* [About this task]:
In the records below, count every line that contains the word "kunnen" and report only the total.
────────────────────
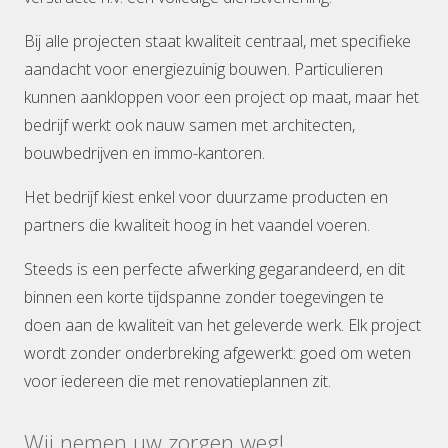
Bij alle projecten staat kwaliteit centraal, met specifieke
aandacht voor energiezuinig bouwen. Particulieren
kunnen aankloppen voor een project op maat, maar het
bedrijf werkt ook nauw samen met architecten,
bouwbedrijven en immo-kantoren.
Het bedrijf kiest enkel voor duurzame producten en
partners die kwaliteit hoog in het vaandel voeren.
Steeds is een perfecte afwerking gegarandeerd, en dit
binnen een korte tijdspanne zonder toegevingen te
doen aan de kwaliteit van het geleverde werk. Elk project
wordt zonder onderbreking afgewerkt: goed om weten
voor iedereen die met renovatieplannen zit.
Wij nemen uw zorgen weg!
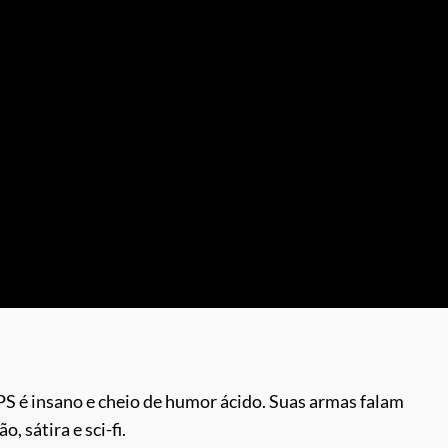
FPS é insano e cheio de humor ácido. Suas armas falam
, sátira e sci-fi.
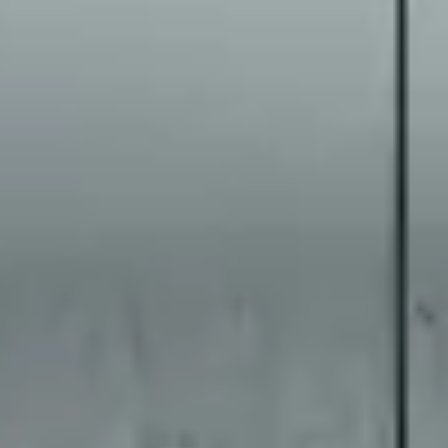
Speisekammern
Tischlerei
Reinigung & Pflege
Garderoben
Küchenrückwände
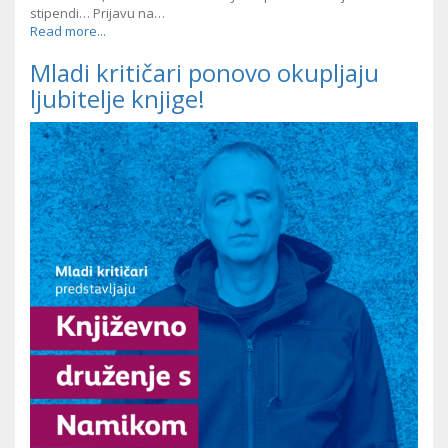
stipendi… Prijavu na…
Read more...
Mladi kritičari ponovo okupljaju
ljubitelje knjige!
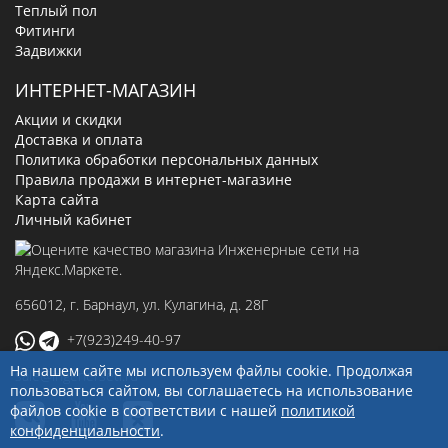
Теплый пол
Фитинги
Задвижки
ИНТЕРНЕТ-МАГАЗИН
Акции и скидки
Доставка и оплата
Политика обработки персональных данных
Правила продажи в интернет-магазине
Карта сайта
Личный кабинет
656012
, г.
Барнаул
,
ул. Кулагина, д. 28Г
+7(923)249-40-97
На нашем сайте мы используем файлы cookie. Продолжая
sale@ingenerseti.ru
пользоваться сайтом, вы соглашаетесь на использование
файлов cookie в соответствии с нашей
политикой
конфиденциальности
.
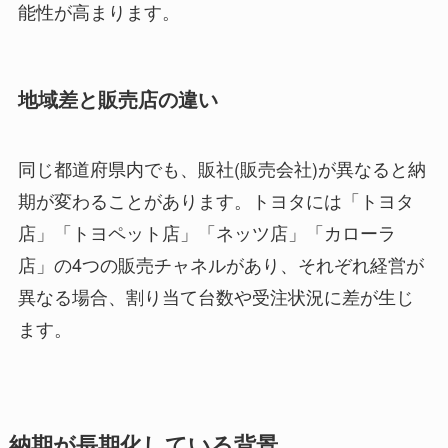
能性が高まります。
地域差と販売店の違い
同じ都道府県内でも、販社(販売会社)が異なると納
期が変わることがあります。トヨタには「トヨタ
店」「トヨペット店」「ネッツ店」「カローラ
店」の4つの販売チャネルがあり、それぞれ経営が
異なる場合、割り当て台数や受注状況に差が生じ
ます。
納期が長期化している背景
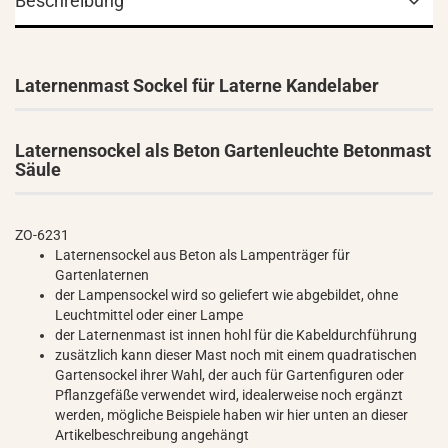
Beschreibung
Laternenmast Sockel für Laterne Kandelaber
Laternensockel als Beton Gartenleuchte Betonmast
Säule
ZO-6231
Laternensockel aus Beton als Lampenträger für
Gartenlaternen
der Lampensockel wird so geliefert wie abgebildet, ohne
Leuchtmittel oder einer Lampe
der Laternenmast ist innen hohl für die Kabeldurchführung
zusätzlich kann dieser Mast noch mit einem quadratischen
Gartensockel ihrer Wahl, der auch für Gartenfiguren oder
Pflanzgefäße verwendet wird, idealerweise noch ergänzt
werden, mögliche Beispiele haben wir hier unten an dieser
Artikelbeschreibung angehängt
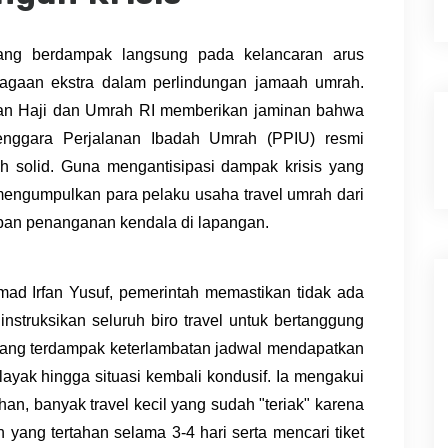
yang berdampak langsung pada kelancaran arus
iagaan ekstra dalam perlindungan jamaah umrah.
rian Haji dan Umrah RI memberikan jaminan bahwa
enggara Perjalanan Ibadah Umrah (PPIU) resmi
h solid. Guna mengantisipasi dampak krisis yang
 mengumpulkan para pelaku usaha travel umrah dari
pan penanganan kendala di lapangan.
mad Irfan Yusuf, pemerintah memastikan tidak ada
instruksikan seluruh biro travel untuk bertanggung
yang terdampak keterlambatan jadwal mendapatkan
ayak hingga situasi kembali kondusif. Ia mengakui
an, banyak travel kecil yang sudah "teriak" karena
yang tertahan selama 3-4 hari serta mencari tiket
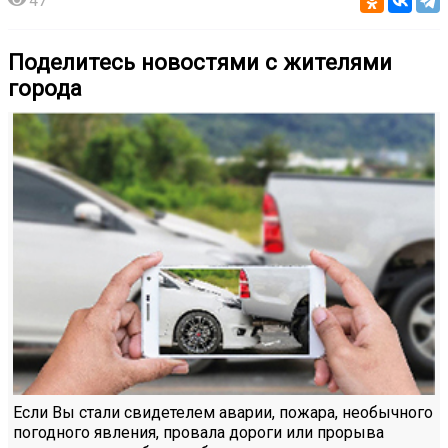
47
Поделитесь новостями с жителями
города
Если Вы стали свидетелем аварии, пожара, необычного
погодного явления, провала дороги или прорыва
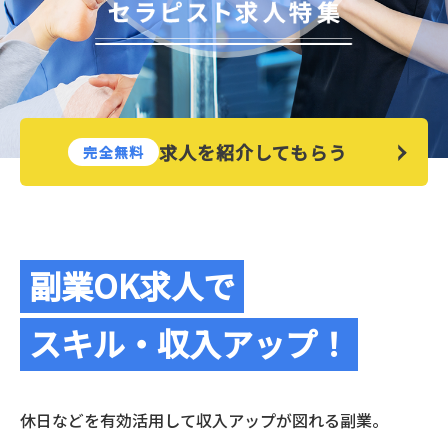
求人を紹介してもらう
完全無料
副業OK求人で
スキル・収入アップ！
休日などを有効活用して収入アップが図れる副業。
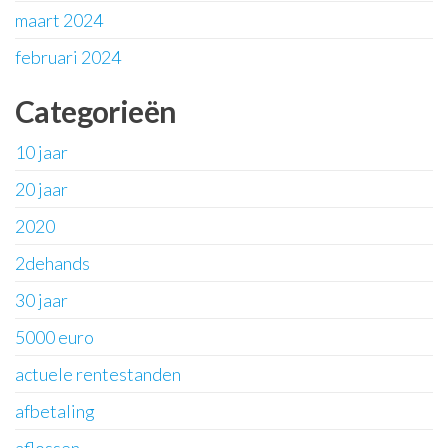
maart 2024
februari 2024
Categorieën
10 jaar
20 jaar
2020
2dehands
30 jaar
5000 euro
actuele rentestanden
afbetaling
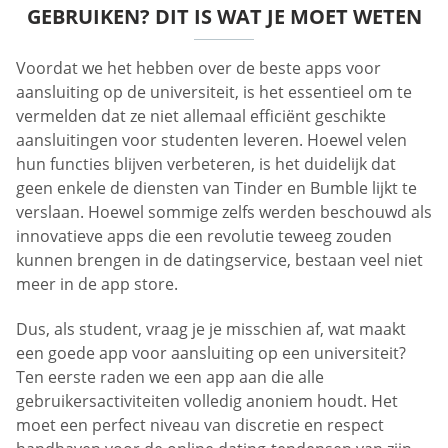
GEBRUIKEN? DIT IS WAT JE MOET WETEN
Voordat we het hebben over de beste apps voor
aansluiting op de universiteit, is het essentieel om te
vermelden dat ze niet allemaal efficiënt geschikte
aansluitingen voor studenten leveren. Hoewel velen
hun functies blijven verbeteren, is het duidelijk dat
geen enkele de diensten van Tinder en Bumble lijkt te
verslaan. Hoewel sommige zelfs werden beschouwd als
innovatieve apps die een revolutie teweeg zouden
kunnen brengen in de datingservice, bestaan veel niet
meer in de app store.
Dus, als student, vraag je je misschien af, wat maakt
een goede app voor aansluiting op een universiteit?
Ten eerste raden we een app aan die alle
gebruikersactiviteiten volledig anoniem houdt. Het
moet een perfect niveau van discretie en respect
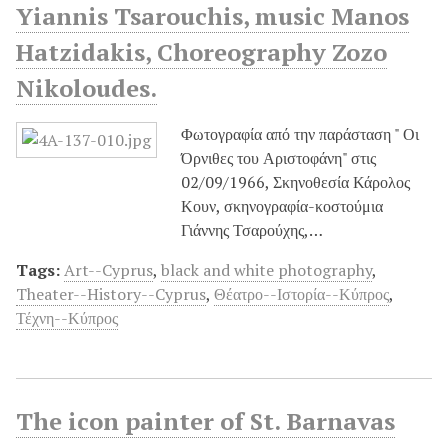
Yiannis Tsarouchis, music Manos
Hatzidakis, Choreography Zozo
Nikoloudes.
Φωτογραφία από την παράσταση " Οι
Όρνιθες του Αριστοφάνη" στις
02/09/1966, Σκηνοθεσία Κάρολος
Κουν, σκηνογραφία-κοστούμια
Γιάννης Τσαρούχης,…
Tags:
Art--Cyprus
,
black and white photography
,
Theater--History--Cyprus
,
Θέατρο--Ιστορία--Κύπρος
,
Τέχνη--Κύπρος
The icon painter of St. Barnavas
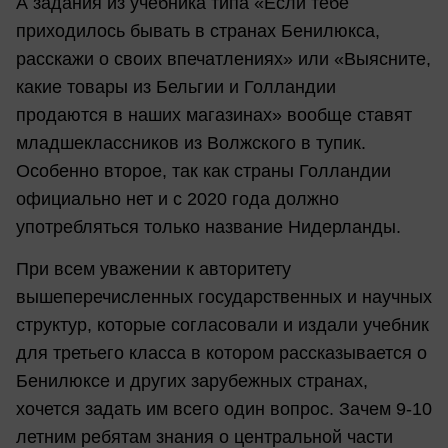
А задания из учебника типа «Если тебе
приходилось бывать в странах Бенилюкса,
расскажи о своих впечатлениях» или «Выясните,
какие товары из Бельгии и Голландии
продаются в наших магазинах» вообще ставят
младшеклассников из Волжского в тупик.
Особенно второе, так как страны Голландии
официально нет и с 2020 года должно
употребляться только название Нидерланды.
При всем уважении к авторитету
вышеперечисленных государственных и научных
структур, которые согласовали и издали учебник
для третьего класса в котором рассказывается о
Бенилюксе и других зарубежных странах,
хочется задать им всего один вопрос. Зачем 9-10
летним ребятам знания о центральной части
────────────────────
* [Output of the task]:
2